Identify and Research Prospective Clients
The fourth step is to narrow your search from prospective markets to prospective clients. This requires the greatest amount of research in the business development process. First, for the market that your firm is interested in reviewing, find businesses and individuals in your local area that fit into your target industries. Next, make a list of potential clients and start researching.
Start by checking the archive of an online legal intelligence tool to identify previous and pending cases involving the prospect. Examine the legal issues facing the company and identify the company’s previous legal representation. If possible, go one step further and order a brief or relevant decision to gain more knowledge of the case specifics.
Next, visit the prospective client’s web site. Most sites have an “About” section where a brief overview of the company can be found. Go to the “News” section to read their latest press releases. If the company is publicly held, look for the company’s annual report online under “About” or “Investor Relations” and review it quickly to see if it recaps the major business and legal issues facing the company. With more stringent accounting rules going into place, annual reports should include more information about the company’s decisions and legal issues.

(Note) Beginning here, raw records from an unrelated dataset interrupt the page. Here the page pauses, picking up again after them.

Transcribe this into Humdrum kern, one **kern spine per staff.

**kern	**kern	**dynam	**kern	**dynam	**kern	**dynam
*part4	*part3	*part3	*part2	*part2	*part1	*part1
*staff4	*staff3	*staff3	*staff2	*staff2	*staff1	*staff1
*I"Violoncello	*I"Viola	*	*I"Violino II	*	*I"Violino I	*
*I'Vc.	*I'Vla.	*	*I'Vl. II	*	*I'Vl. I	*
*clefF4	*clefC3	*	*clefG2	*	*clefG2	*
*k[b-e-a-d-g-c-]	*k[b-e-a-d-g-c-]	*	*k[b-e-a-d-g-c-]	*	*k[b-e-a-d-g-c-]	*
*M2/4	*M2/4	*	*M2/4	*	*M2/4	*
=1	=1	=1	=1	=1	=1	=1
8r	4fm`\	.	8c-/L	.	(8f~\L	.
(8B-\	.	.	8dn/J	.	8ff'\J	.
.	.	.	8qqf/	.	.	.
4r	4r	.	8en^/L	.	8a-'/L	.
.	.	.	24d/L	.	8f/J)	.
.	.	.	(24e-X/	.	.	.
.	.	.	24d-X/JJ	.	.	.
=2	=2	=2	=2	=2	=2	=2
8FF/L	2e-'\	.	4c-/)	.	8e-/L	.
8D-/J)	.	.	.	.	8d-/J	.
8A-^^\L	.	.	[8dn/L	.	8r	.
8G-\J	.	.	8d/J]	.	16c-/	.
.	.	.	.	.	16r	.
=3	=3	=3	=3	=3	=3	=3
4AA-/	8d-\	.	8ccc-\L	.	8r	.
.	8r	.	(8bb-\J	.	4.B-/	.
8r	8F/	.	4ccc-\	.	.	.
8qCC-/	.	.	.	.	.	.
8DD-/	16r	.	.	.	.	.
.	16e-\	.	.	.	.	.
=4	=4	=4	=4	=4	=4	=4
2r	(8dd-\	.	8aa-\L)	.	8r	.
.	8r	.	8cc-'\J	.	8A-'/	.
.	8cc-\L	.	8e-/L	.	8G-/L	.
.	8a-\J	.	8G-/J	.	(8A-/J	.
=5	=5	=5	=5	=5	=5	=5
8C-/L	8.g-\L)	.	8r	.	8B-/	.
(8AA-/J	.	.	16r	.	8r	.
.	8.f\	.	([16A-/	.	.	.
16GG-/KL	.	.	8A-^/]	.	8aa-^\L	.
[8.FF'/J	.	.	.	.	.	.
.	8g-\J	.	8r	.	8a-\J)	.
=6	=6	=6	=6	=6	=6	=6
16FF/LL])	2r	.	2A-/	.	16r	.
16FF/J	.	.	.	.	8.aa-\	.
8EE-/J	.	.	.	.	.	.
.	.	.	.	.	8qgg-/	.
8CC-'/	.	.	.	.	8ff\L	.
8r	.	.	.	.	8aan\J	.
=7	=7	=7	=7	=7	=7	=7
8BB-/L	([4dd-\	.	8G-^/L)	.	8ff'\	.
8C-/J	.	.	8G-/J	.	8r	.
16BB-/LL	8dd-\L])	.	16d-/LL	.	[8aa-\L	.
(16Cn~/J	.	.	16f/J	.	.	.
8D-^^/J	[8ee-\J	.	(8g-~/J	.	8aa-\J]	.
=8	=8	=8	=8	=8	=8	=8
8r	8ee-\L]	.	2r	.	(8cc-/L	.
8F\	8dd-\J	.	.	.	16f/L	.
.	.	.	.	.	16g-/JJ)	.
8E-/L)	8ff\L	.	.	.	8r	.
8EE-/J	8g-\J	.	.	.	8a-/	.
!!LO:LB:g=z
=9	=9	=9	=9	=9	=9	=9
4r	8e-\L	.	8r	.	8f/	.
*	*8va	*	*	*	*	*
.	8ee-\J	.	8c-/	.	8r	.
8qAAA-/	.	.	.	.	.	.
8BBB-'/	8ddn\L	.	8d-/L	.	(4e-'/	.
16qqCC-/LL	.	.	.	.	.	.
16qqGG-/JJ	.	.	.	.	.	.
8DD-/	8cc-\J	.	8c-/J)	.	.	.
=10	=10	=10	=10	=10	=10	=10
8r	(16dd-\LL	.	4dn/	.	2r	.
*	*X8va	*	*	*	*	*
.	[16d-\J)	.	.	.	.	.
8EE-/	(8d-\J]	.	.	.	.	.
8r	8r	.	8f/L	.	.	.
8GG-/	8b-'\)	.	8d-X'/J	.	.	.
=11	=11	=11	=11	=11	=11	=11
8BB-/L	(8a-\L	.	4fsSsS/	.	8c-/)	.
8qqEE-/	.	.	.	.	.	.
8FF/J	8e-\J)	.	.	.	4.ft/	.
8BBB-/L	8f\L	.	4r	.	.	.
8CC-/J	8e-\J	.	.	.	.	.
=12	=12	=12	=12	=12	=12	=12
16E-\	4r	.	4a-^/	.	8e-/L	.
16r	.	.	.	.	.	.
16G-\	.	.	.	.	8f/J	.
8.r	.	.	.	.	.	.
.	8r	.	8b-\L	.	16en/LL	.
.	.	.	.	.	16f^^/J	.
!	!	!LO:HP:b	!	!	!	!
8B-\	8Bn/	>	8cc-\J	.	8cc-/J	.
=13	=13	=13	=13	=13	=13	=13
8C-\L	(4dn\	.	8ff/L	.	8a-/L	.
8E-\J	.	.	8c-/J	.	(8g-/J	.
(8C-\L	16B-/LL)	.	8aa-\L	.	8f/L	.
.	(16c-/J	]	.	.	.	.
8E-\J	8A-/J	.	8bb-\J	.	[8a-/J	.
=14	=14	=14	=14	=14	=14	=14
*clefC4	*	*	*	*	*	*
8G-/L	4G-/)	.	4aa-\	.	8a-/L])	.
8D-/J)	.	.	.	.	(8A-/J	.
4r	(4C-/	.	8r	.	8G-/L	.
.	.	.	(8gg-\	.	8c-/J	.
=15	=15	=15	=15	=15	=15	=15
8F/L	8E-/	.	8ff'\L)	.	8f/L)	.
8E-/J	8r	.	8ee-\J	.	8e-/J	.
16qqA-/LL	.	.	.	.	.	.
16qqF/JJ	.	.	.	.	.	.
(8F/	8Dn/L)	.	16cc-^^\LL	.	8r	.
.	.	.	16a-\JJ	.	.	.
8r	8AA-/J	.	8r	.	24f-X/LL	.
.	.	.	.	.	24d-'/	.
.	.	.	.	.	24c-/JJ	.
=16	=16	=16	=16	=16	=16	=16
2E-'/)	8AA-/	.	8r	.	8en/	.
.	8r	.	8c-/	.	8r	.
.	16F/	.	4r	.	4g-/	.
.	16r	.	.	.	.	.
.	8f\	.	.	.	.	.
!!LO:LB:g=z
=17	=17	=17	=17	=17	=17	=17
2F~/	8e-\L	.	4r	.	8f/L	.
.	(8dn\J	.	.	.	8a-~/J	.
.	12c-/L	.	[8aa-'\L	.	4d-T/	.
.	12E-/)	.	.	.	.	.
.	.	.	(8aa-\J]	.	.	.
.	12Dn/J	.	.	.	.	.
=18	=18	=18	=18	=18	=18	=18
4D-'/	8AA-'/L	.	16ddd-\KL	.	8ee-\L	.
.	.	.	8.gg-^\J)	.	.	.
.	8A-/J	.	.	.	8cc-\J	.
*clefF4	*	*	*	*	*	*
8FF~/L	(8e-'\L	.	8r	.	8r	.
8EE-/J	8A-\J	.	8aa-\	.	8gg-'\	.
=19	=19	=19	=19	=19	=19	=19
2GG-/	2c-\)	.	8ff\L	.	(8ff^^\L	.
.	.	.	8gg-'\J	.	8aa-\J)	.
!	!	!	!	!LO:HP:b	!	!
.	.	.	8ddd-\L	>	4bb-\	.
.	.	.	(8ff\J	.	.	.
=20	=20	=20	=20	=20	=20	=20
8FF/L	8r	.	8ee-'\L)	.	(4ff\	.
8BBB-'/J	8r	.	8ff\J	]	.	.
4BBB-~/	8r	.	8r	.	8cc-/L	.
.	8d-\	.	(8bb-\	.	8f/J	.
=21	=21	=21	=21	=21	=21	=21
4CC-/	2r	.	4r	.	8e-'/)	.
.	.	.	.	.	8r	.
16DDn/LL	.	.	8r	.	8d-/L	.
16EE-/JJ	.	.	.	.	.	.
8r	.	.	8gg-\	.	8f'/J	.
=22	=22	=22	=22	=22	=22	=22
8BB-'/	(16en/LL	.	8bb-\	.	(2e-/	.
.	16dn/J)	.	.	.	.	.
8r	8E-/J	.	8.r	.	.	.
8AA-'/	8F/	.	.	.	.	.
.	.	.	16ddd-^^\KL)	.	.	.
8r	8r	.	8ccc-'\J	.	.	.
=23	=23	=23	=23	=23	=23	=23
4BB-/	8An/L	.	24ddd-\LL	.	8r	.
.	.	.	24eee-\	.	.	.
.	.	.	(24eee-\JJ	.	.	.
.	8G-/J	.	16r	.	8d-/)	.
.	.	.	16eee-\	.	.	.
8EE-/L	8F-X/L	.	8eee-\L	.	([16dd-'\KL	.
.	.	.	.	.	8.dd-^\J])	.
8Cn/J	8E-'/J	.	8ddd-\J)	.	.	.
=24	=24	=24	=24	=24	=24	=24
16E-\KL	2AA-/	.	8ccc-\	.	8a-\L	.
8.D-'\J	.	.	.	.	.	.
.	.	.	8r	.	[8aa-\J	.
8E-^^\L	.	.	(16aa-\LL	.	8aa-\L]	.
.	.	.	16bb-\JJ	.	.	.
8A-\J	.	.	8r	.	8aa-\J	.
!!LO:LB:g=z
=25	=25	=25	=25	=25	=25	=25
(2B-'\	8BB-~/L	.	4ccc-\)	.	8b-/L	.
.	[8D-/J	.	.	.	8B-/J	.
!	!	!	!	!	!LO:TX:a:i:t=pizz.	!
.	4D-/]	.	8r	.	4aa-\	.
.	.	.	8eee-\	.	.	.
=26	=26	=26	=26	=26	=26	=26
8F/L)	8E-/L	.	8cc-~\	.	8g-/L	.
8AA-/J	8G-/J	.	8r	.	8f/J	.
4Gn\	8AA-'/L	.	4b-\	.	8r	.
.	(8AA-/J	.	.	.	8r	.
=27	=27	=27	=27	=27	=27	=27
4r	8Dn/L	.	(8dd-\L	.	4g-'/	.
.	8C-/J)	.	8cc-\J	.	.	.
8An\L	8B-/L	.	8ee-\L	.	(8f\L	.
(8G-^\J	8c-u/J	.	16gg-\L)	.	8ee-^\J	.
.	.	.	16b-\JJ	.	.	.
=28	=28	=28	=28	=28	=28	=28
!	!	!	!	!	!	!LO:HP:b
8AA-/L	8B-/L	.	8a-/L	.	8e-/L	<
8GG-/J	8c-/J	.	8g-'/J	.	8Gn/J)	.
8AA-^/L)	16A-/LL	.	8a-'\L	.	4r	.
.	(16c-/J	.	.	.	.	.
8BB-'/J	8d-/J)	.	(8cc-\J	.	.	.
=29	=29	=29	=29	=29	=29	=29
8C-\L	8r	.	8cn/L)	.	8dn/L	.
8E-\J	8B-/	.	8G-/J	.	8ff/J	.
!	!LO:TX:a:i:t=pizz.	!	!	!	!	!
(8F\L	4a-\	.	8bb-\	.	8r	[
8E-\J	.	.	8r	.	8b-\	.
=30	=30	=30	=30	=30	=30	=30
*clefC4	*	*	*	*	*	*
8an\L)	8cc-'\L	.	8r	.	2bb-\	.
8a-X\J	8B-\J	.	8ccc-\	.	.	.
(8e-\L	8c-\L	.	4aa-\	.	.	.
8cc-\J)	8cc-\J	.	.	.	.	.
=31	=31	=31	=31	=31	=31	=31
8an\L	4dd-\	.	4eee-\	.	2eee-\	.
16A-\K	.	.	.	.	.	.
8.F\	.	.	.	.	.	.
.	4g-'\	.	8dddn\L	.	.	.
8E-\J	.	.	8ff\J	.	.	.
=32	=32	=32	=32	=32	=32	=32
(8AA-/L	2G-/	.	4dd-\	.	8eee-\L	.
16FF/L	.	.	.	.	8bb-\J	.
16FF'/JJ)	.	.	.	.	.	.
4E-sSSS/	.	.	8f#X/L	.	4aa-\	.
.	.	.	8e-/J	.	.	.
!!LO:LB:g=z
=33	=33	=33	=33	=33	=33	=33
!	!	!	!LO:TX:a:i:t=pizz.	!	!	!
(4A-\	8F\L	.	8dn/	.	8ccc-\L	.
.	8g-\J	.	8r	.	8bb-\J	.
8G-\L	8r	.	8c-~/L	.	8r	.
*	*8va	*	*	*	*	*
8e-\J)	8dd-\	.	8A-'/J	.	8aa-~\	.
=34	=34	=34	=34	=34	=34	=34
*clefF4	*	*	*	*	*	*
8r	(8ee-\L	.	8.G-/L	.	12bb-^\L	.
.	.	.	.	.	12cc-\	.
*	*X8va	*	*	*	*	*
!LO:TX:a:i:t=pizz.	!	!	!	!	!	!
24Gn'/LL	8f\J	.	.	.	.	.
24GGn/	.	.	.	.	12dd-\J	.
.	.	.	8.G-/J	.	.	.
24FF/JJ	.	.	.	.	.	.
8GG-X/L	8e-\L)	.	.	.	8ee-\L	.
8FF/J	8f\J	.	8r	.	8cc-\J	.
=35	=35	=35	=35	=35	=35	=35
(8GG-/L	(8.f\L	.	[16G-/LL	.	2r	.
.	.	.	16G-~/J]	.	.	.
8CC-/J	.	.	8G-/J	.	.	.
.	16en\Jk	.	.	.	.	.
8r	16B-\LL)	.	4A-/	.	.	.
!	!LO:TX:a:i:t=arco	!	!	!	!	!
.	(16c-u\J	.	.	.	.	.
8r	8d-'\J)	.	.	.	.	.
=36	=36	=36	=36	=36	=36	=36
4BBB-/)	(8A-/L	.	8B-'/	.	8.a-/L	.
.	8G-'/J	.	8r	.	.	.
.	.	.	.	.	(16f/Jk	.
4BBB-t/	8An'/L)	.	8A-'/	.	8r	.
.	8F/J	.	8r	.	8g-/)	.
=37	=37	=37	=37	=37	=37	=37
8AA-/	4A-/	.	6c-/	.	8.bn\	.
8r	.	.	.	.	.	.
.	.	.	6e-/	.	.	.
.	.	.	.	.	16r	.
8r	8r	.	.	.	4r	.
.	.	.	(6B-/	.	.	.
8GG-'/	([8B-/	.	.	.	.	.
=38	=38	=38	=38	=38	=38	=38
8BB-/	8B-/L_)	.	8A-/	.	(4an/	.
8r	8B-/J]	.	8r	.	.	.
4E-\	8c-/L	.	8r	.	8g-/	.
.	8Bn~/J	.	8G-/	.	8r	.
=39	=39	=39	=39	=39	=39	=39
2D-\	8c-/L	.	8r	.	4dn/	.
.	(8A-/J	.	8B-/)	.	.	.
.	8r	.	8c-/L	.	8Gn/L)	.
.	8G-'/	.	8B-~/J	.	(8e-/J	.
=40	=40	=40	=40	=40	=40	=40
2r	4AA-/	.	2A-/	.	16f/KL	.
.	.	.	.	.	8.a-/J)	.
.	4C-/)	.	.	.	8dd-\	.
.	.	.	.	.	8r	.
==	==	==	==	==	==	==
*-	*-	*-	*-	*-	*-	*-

It is also wise to run a general search on the company’s name to find important news involving the company, especially news that the company does not choose to publicize itself. Use several of the major search engines, Google, AlltheWeb, and don’t forget Yahoo! Finance for a comprehensive look at news and financial data involving the prospect. Lastly, check major trade publications for the company’s industry. For free information, use NewsDirectory.com to identify relevant publications, then use the search engine on the publication’s web site to scan back issues.
Summarize and Bookmark
The next step in the business development process is to summarize your findings and bookmark business and individuals that your firm would like to do business with. To do this, compile the information for each client into a file that can be forwarded to the appropriate attorney and can be stored in the firm’s CRM system for future reference. Use Adobe Acrobat to compile a set of separate research materials into a single file from different sources and in different formats (Word, XML, PDF). Each item can be bookmarked so that the end user opens up one e-mail attachment and finds a point-and-click collection of results that can be easily scanned and read.
Track Your Prospects to Ensure Efficient Follow-up
Lastly, and perhaps most importantly, you’ll want to track potential clients using an online system such as CourtExpress.com, Lexis or Westlaw, to create an alert to notify you or the attorney when the prospective client is involved in a lawsuit of interest to the firm. Tracking the identified company or individual is the payoff for all your research – you’ll now have access to information regarding new and ongoing litigation involving your prospect. You can then forward the alerts to the appropriate attorney so that he/she might contact the prospect immediately.
As the role of the law librarian evolves, it is critical to stay abreast of the latest trends in business development not only for the firm’s business, but also for your own career knowledge and advancement. The more you know the more valuable you are to the firm, and aiding the attorneys in bringing in desired clients speaks volumes about your commitment to the firm and evolving contribution.